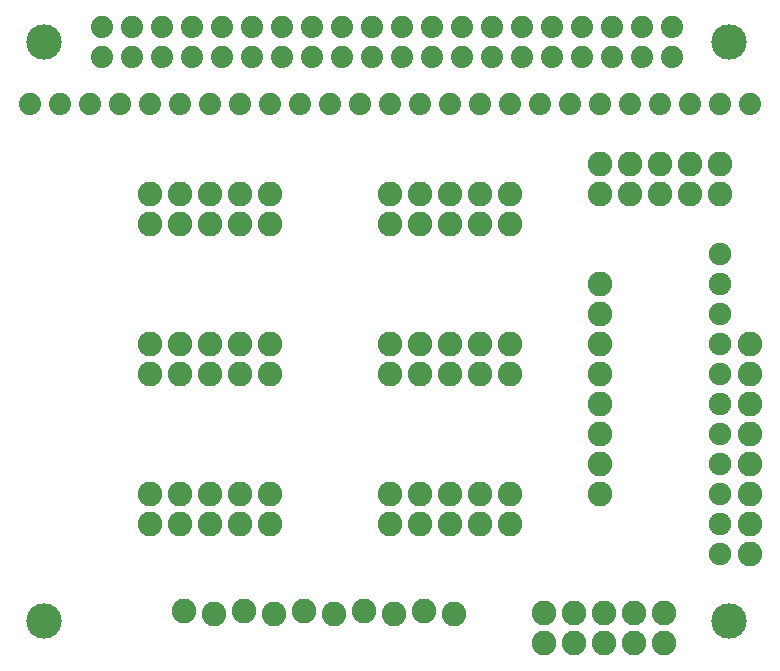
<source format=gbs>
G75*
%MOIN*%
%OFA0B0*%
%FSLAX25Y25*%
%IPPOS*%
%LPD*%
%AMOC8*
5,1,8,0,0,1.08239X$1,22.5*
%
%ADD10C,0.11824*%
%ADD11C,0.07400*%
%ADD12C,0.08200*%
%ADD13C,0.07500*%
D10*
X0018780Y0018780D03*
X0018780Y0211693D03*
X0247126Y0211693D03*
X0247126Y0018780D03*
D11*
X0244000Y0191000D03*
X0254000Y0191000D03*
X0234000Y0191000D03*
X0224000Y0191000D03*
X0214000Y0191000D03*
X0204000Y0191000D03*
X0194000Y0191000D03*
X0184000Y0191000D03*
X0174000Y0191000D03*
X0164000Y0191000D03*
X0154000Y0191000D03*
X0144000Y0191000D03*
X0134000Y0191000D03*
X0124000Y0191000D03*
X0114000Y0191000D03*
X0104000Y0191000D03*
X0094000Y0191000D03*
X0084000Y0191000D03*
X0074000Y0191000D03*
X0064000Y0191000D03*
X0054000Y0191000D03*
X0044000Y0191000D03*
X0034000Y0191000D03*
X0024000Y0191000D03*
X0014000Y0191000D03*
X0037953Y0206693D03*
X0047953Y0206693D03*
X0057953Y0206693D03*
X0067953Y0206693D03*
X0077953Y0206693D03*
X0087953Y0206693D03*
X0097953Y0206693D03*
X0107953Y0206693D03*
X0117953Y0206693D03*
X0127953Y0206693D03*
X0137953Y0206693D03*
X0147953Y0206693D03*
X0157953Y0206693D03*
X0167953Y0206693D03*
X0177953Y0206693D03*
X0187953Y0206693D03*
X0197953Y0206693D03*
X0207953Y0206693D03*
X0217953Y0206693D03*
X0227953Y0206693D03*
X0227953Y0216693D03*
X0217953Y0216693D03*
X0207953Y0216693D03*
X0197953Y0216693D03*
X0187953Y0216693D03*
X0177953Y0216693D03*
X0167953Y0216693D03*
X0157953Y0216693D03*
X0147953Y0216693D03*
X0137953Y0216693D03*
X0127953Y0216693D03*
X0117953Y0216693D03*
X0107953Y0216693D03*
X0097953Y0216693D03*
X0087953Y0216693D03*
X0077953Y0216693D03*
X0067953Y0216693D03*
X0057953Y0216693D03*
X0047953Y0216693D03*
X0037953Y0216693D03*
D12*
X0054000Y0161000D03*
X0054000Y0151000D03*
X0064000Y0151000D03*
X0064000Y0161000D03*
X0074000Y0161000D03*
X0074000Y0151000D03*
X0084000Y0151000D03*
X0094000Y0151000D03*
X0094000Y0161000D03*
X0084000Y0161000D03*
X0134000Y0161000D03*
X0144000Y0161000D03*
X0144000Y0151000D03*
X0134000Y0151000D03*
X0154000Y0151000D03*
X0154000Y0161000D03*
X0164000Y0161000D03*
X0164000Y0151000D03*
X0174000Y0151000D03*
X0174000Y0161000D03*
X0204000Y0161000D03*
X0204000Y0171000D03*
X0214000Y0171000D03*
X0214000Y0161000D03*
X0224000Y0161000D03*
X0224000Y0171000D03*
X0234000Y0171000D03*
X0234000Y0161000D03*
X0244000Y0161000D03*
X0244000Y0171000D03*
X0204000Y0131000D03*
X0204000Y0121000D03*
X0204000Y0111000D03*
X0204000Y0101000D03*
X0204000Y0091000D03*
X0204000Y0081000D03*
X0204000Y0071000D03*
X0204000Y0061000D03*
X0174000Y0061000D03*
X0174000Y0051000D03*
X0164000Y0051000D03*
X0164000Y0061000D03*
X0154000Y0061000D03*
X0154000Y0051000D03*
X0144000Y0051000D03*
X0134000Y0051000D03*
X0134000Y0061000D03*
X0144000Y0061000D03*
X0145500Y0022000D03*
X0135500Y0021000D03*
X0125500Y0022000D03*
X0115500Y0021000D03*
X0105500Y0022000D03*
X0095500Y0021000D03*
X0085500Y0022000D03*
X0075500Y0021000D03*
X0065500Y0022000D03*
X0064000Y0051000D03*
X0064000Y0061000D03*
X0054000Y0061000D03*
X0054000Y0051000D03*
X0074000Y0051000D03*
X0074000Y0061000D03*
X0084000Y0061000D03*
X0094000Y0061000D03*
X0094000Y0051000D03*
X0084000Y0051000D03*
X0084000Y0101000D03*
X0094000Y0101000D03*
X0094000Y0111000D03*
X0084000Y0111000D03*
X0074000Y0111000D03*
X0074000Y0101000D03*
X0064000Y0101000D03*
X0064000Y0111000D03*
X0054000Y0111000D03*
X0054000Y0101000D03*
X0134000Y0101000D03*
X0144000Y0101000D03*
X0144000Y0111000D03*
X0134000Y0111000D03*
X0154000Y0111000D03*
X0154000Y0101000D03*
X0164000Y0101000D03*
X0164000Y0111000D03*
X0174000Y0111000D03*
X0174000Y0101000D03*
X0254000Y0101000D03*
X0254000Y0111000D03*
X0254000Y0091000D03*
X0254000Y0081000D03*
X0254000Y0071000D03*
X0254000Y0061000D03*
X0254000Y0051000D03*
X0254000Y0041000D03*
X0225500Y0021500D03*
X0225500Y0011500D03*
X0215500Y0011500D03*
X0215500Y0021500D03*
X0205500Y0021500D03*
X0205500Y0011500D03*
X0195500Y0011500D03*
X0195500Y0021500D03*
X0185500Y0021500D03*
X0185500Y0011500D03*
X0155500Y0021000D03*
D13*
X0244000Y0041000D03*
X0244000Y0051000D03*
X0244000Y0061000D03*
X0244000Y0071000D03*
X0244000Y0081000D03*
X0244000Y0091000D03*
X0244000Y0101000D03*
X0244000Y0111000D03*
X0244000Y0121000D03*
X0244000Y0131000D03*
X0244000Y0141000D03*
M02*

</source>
○ ○ ○
Give again, word for word, every line from the top of the data above to the line holding "X0054000Y0191000D03*", inclusive, with the pictures left out.

- [YOUR RESPONSE]:
<source format=gbs>
G75*
%MOIN*%
%OFA0B0*%
%FSLAX25Y25*%
%IPPOS*%
%LPD*%
%AMOC8*
5,1,8,0,0,1.08239X$1,22.5*
%
%ADD10C,0.11824*%
%ADD11C,0.07400*%
%ADD12C,0.08200*%
%ADD13C,0.07500*%
D10*
X0018780Y0018780D03*
X0018780Y0211693D03*
X0247126Y0211693D03*
X0247126Y0018780D03*
D11*
X0244000Y0191000D03*
X0254000Y0191000D03*
X0234000Y0191000D03*
X0224000Y0191000D03*
X0214000Y0191000D03*
X0204000Y0191000D03*
X0194000Y0191000D03*
X0184000Y0191000D03*
X0174000Y0191000D03*
X0164000Y0191000D03*
X0154000Y0191000D03*
X0144000Y0191000D03*
X0134000Y0191000D03*
X0124000Y0191000D03*
X0114000Y0191000D03*
X0104000Y0191000D03*
X0094000Y0191000D03*
X0084000Y0191000D03*
X0074000Y0191000D03*
X0064000Y0191000D03*
X0054000Y0191000D03*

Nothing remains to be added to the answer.